And it should be pretty straightforward to do it.
It's hard for at least two reasons.
One is, because it's the root, there is no parent, and so the key that's used to sign it needs to be distributed through some other process, and so the whole distribution process for the key is special of necessity.
It's possible to view that as part of how you distribute the keys for the tops of other disconnected trust entry points, secure entry points.
So you can imagine a family of trust anchors of which there will always be at least one, which is the root, and then there will be more or less depending upon how connected or disconnected the tree is.
And then there's also the rollover problem.
And then, of course, the one that is attracting a lot of political attention is who holds the key and what are the processes that are used for managing that key and storing it and so forth.
I don't think that we're in a position to give a completely concrete answer right here right now.
It's getting a lot of attention.
It's bound up somewhat, but not quite tightly, with what's the process for signing the zone.
That is, you can't do anything with the key all by itself; you've got to have a process in place for signing the zone.
But the key itself and the generation of it and the promulgation of it can be done independently.
So there's sort of two interwoven tracks there. Getting the signing process in place inside of IANA and the other is getting a key generation and key distribution process that of course involves IANA but also involves the external processes.
We're going to write down candidate processes and procedures and the competing points of view that involve multiple keys and split key storage and all the various other things, and try to get this laid out in a visible and cleanly documented way.
I have in mind getting rid of two things. One is a lot of the hyperbolic rhetoric about all of the far-out kinds of things that can go wrong, and the other is to get rid of the process of endlessly revisiting the same subject over and over again.
So over the next few weeks, I intend to be pretty forceful about trying to draw those pieces of the dialogue together. And I'm not sure I have a date certain for having all that in place, but things have been slowed down a little bit over the summer, partly with this meeting, partly with vacations, and I can tell you at least on my schedule, getting this nailed down is an extremely high priority. And then we will know what we're going to be....
In a few weeks, not very many, the IETF comes up. I suspect some of the key players will be there. As I say, there's not enough material in hand to make a specific commitment, but this is something that we clearly are going to have to nail down and make go forward.
>>BILL MANNING: Thank you. I think that that -- for me, that clarified a lot of the sort of nebulous concerns. You laid out the high points of what needs to happen for the next steps to occur. So that's good stuff.
>>STEVE CROCKER: Thank you. Anytime that I can increase your comfort level makes my day, for sure.
Let me hijack the session from you, Bill, unless there's a place you want to drive it right now, and in the interest -- you know, watching the clock that we're over time here, ask if there are any general questions or hot topics that we should have pursued or comments that you're motivated to make.
>>barbara fraser: I just want to push a little bit on your response as far as signing the root zone. And -- or the root.

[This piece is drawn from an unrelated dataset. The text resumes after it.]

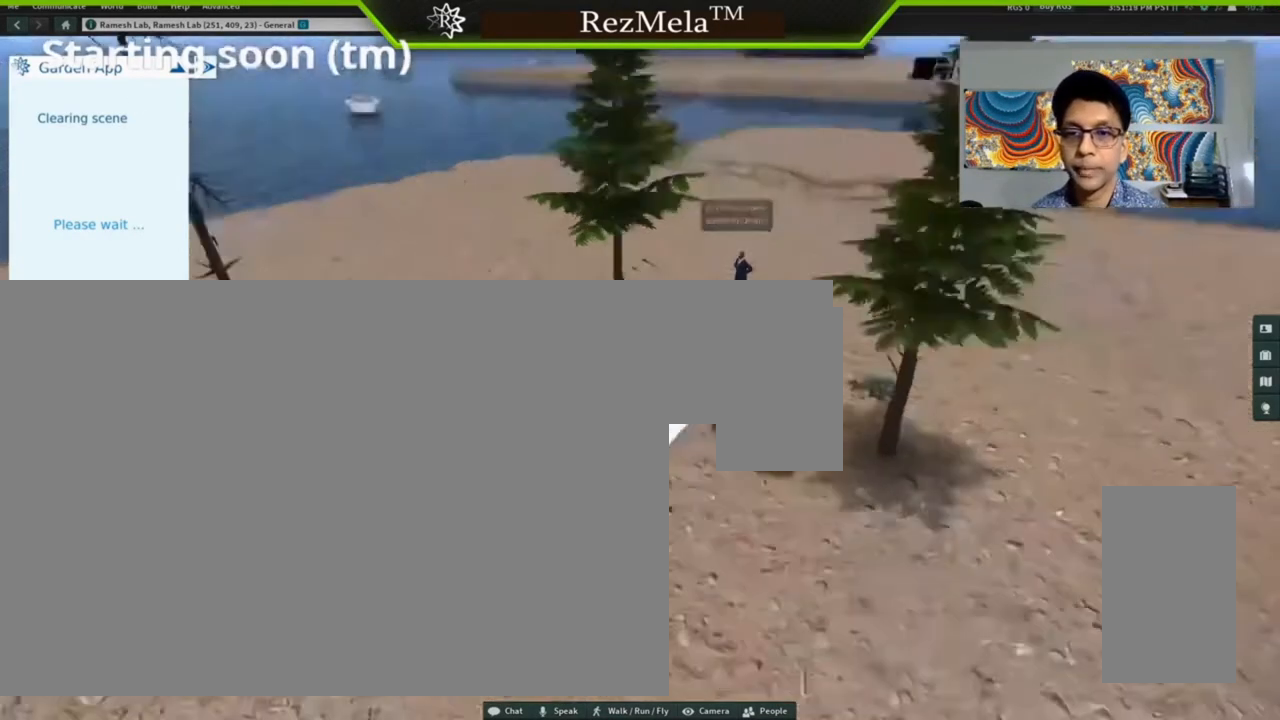
{"keys": [], "mouse": [], "events": [[233, "mouse_left", "up"]]}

Can you elaborate on what will influence the time in which you hope to get this accomplished? You said -- I know you don't want to say okay, I promised to have this signed in one month, but the open-ended a answer that you gave is very similar to sort of the open-ended answer that I think I've heard for the last umpteen years. So is there nor specificity you can elaborate on or is it only something you can carry out behind closed doors.

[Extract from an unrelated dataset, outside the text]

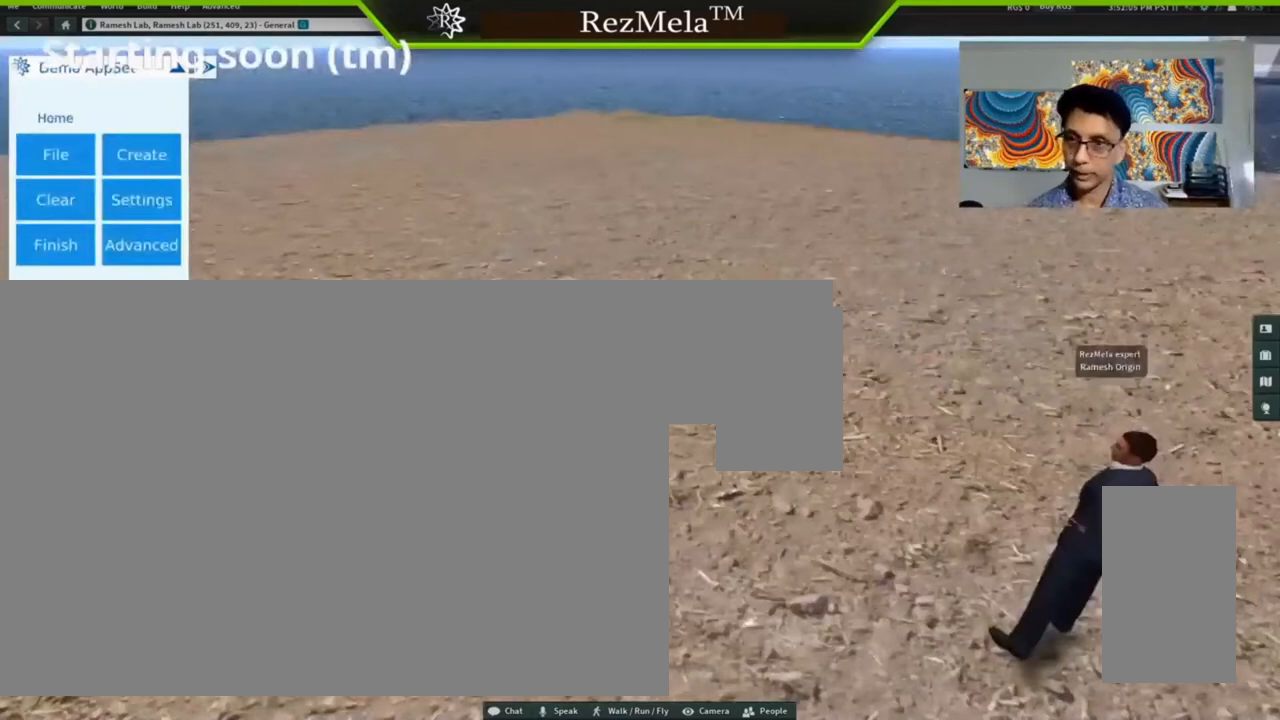
{"keys": [], "mouse": [], "events": []}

>>STEVE CROCKER: umpteen years is too long. It will be less than umpteen years.
There are -- I'm going to revisit what I said before but I'm going to try to sharpen it somewhat.
There are two things that have to happen intertwined. They're partly in parallel. One is there has to be the machinery in place inside of IANA and also involving the whole process of publishing the root zone out through the root servers so that you can -- if you had a key, you would be able to sign the root zone and you'd have a process for doing that. And if you break that process down, there is the signing of the root zone entries. That's one part. There's the publication of that out through the root zone servers. And although that doesn't seem like it's a big deal, the root zone servers obviously have to be ready to serve up signed entries, so that's a distinguishable second part. And a third part of the equation is it's all very nice to sign the root zone but it would also be very nice if you can sign the keys coming from the Top-Level Domains TLDs and so there has to be a process for taking in the keys from the children that is the Top-Level Domains and signing !
So if you break down the -- what I'll call the inner interior process, there's the -- just to review, there's the process of signing, the process of publishing, and the process of taking in public keys from the children and folding those into the signed root zone. You can imagine taking in the public keys from the children, but if you don't have any way of signing the root zone, it doesn't do you any good. so there is a natural order there.
So all of that is sort of one large thread, and where we are on that is that there is specification and candidate software development in process on the IANA side. There is discussions within the root server community on getting the root server systems ready. There are 12 different operating organizations for the 13 different root servers. They are not all in uniform state, but many of them are pretty far advanced and the rest are watching closely. That's the optimistic view. And the pessimistic view is nothing happens until the last guy is ready. And what will be interesting is when most of them are ready and the last couple are lagging and then that will become a big focus.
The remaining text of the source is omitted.